The results of Experiment 1 were straightforward. As expected, participants found it easier, both in terms of accuracy and speed, to pair a small digit number with a precision grip, and a large digit number with a power grip. This stimulus–response compatibility effect occurred regardless of the prone or supine posture of the responding hand. That is, small numbers were classified faster by using a precision grip both when the subjects performed this action toward the left side (e.g., hand prone condition) and toward the right side (e.g., hand supine condition) of extracorporal space. Conversely, large numbers were classified faster by using a power grip in both the left and right side of space. The data therefore appear to rule out an explanation of the interaction between number magnitude and grasping responses in terms of the spatial–numerical association of response codes, the so called SNARC effect (Dehaene et al. 1993).

Experiment 2

In Experiment 2, we sought to provide evidence that the association of numerical value and grasping actions may operate as an automatic and obligatory process.

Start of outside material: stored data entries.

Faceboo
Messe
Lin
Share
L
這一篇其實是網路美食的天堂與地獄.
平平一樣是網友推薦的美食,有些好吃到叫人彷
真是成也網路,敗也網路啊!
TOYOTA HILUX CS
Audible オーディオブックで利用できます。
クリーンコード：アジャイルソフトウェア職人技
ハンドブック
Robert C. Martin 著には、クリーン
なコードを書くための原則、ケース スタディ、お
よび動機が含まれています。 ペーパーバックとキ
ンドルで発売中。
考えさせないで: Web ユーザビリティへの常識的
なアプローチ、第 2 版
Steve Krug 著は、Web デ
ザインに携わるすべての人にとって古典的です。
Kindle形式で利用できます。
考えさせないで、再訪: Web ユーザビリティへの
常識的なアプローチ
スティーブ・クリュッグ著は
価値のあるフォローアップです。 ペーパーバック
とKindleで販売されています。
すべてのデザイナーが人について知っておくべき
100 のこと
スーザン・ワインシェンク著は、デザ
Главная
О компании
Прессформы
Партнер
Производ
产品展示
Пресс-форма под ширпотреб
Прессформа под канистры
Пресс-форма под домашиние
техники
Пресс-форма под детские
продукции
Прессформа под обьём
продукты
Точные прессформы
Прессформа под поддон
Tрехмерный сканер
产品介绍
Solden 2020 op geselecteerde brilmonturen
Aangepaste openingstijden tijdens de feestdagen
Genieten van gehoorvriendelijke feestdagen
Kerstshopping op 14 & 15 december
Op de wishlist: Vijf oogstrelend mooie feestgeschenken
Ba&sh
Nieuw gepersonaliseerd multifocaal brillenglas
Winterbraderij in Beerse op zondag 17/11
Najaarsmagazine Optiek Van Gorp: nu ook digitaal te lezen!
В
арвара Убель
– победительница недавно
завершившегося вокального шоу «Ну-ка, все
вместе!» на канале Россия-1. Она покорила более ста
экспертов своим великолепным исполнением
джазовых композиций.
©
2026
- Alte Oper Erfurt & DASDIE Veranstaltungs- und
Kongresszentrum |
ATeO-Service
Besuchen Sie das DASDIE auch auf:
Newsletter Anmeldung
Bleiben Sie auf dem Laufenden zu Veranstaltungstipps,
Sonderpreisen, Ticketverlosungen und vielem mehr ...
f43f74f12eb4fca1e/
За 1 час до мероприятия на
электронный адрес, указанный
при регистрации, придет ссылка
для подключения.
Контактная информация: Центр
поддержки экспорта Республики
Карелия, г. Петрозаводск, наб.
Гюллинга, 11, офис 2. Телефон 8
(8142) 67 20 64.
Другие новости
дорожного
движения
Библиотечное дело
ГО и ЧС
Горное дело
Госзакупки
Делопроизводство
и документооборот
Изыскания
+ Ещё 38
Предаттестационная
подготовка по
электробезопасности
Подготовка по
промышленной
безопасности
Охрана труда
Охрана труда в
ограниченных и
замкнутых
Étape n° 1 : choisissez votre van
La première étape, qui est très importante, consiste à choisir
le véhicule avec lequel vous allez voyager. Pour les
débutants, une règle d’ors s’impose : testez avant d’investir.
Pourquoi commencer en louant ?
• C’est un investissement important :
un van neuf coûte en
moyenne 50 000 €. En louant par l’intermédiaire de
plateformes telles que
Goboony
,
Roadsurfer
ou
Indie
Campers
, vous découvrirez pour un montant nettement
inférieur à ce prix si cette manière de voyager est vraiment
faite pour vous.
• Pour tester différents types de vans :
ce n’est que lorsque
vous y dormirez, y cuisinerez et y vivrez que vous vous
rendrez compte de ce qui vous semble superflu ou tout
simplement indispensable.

In Experiment 1, the numerical-grasping effect emerged even if magnitude-related information was completely irrelevant to the parity judgement task, thus supporting the hypothesis that seen numbers can automatically influence the selection of finger responses. In the preceding experiment, however, successful task completion (e.g., number parity judgment) required access to numerical semantic information (number parity status). Here, we investigated whether the observed interaction between number size and grasping can occur also with a completely nonnumerical task (Dehaene and Akhavein 1995; Fias et al. 2001). To this aim, participants were asked to report the colour of number digits by either performing a precision or a power grip response. If numerical-grasping interaction arises automatically, then it should show up even when the digit itself is noninformative and completely irrelevant to the task. It is worth noting that previous studies of the SNARC effect (Fias et al. 2001; Lammertyn et al. 2002) found that this effect was reduced or abolished when participants were asked to report the colours of the digits. Thus, the results of the present experiment might be critical to differentiate the numerical-grasping associations from the numerical–spatial (SNARC) effects.